Musk Walks Back Years Of Bluster About “Smart Summon”

And now, the most recent walk-back. Shortly after Musk’s Cybertruck comments came Musk’s “realigning” of expectations about Tesla’s Summon feature, which Musk has been boasting about whilst collecting order money, for years. 

This series of Tweets is a great starter thread on Musk’s previous statements about summon – including ones claiming it can go across the country and others using Summon as a reason to bump up the price of the non-existent Full Self Driving – (additional sources here), which include:

  • January 10, 2016: “In ~2 years, summon should work anywhere connected by land & not blocked by borders, eg you’re in LA and the car is in NY.”
  • October 20, 2016: “When you want your car to return, tap Summon on your phone. It will eventually find you even if you are on the other side of the country.”
  • October 31, 2018: “By next year, a Tesla should be able to drive around a parking lot, find an empty spot, read signs to confirm it’s valid & park.”
  • November 1, 2018: “Tesla advanced Summon ready in ~6 weeks! Just an over-the-air software upgrade, so will work on all cars made in past 2 years (Autopilot hardware V2+).”
  • November 1, 2018: “Car will drive to your phone location & follow you like a pet if you hold down summon button on Tesla app.”
  • April 6, 2019: “Tesla Enhanced Summon coming out in US next week for anyone with Enhanced Autopilot or Full Self-Driving option.”
  • May 23, 2019: “Smart Summon coming soon!”
  • October 11, 2019: “Now that Tesla V10.0 with Smart Summon is out, Full Self-Driving price will increase by $1000 on Nov 1.”
  • April 16, 2020: “We’re working super hard on getting traffic lights & stops released. Reverse summon (auto park) will be part of the core Autopilot software upgrade for FSD later this year.”

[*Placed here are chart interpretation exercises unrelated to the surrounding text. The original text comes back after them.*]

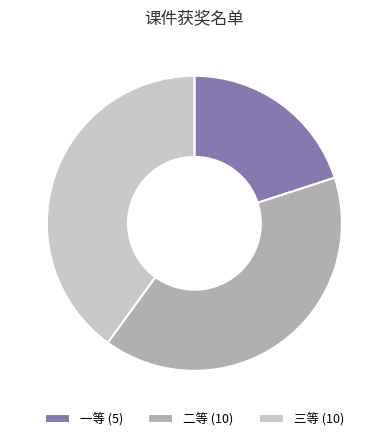

How many segments does this pie chart have?

3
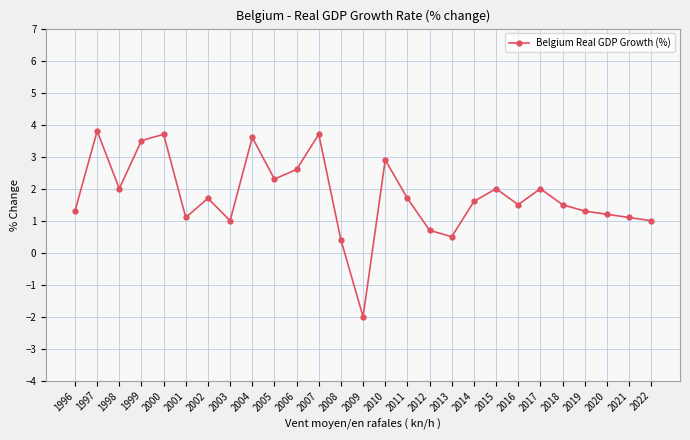

At which category does the data reach its first local valley?

1998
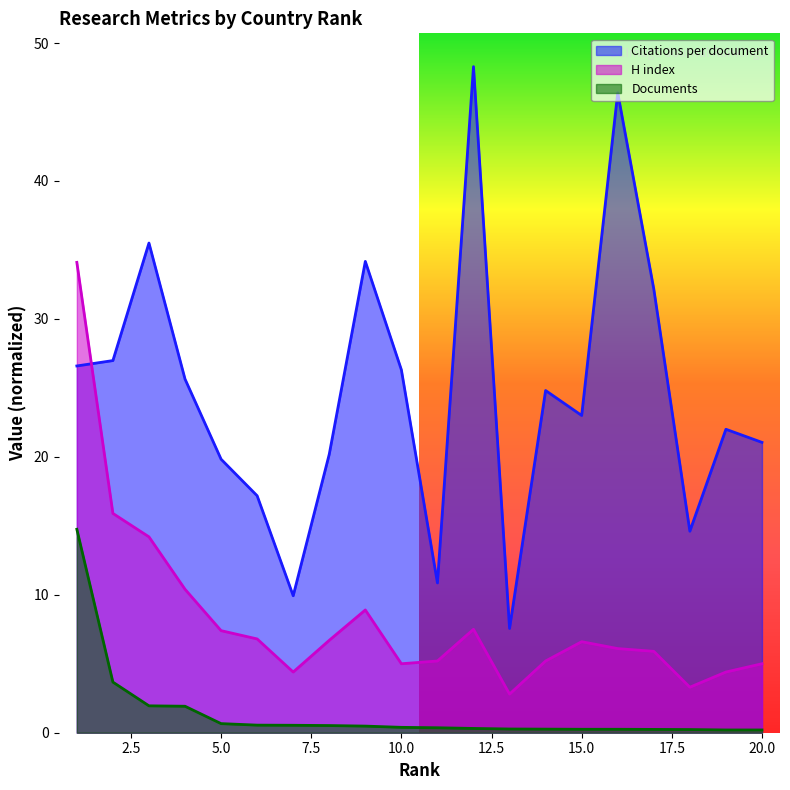

What value does the Documents series have at 11?

0.4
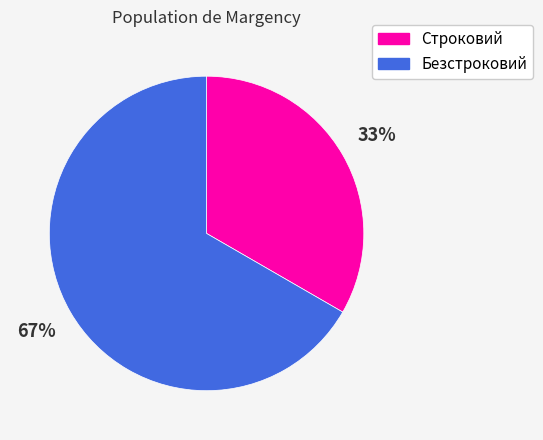

To the nearest percent, what is the average slice percentage?

50%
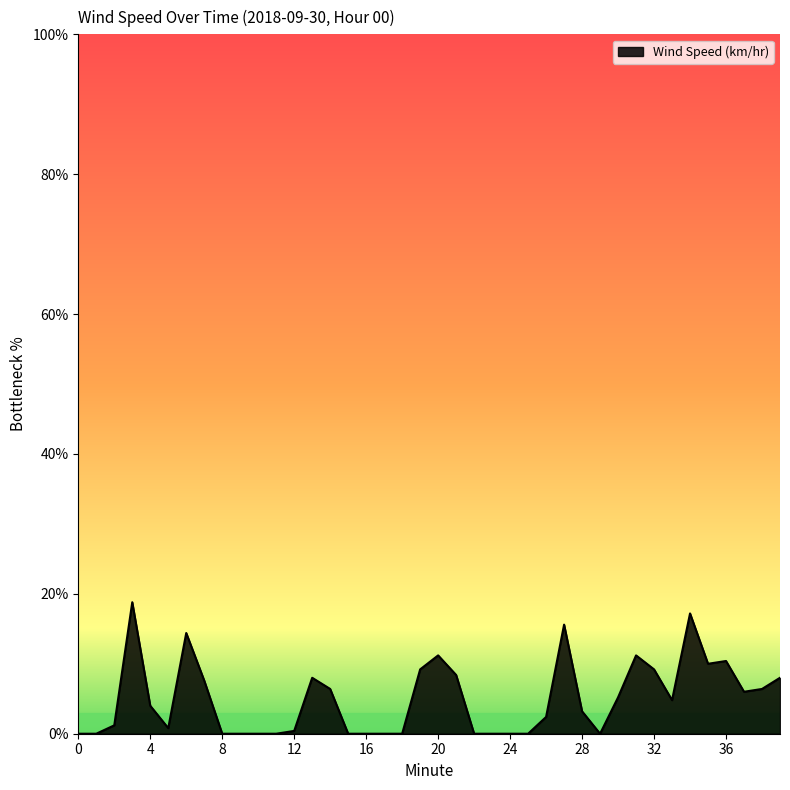

How many categories are shown in the chart?

40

And then, finally, just this past week: “Current Summon is sometimes useful, but mostly just a fun trick,” Musk nonchalantly wrote on Twitter this weekend. 

More than five years after Musk claimed Summon would work cross-country, it appears he is now giving up on the feature as it stands today. It’s yet one more walk back and re-writing of history that both customers and regulators will likely be just fine with.

Everyone Can See It Except Regulators And Tesla Cultists

Keep in mind these walk-backs don’t even include the company’s Solar Roof rollout. Even the mainstream media is catching up to that disaster: Bloomberg’s Dana Hull published a piece last month aptly titled “Tesla’s Solar Roof Rollout Is a Bust — And a Fixation for Elon Musk”.

“It needs to be beautiful, affordable and seamlessly integrated,” Musk said about the company’s solar roof shingle back in 2016. “You’ll want to call your neighbors over and say, ‘check out this sweet roof.’”

Except now it’s a half decade later and the company has barely rolled out any solar roofs, struggling to hit 200 installations per week. This is despite the fact that Musk set a goal to install more than 1,000 of them a week back in 2019. It raised prices in April of this year, leading to a slew of cancellations, Hull notes. 

We don’t seem to be the only ones exasperated about the lack of regulatory oversight on Musk’s actions, either. For example, many on social media and podcasts have honed in on the fact that Full Self Driving is a complete and total bait and switch – except the “switched” item doesn’t seem to exist, either!

Some call it “the greatest consumer fraud in history”:

Even owners and cultists are starting to notice…

The “false advertising” seems to be clear as a bell to some…

As does the walk-back of “features” Musk has already sold customers on…

Once again – the only people Musk’s constant pathological lying hasn’t become clear to are the ones keeping him afloat: the cult-members that continue to happily shovel Musk their hard earned (or government issued) cash, and the regulators tasked with making sure that executives – and specifically car companies – don’t do…well…exactly what Musk is doing.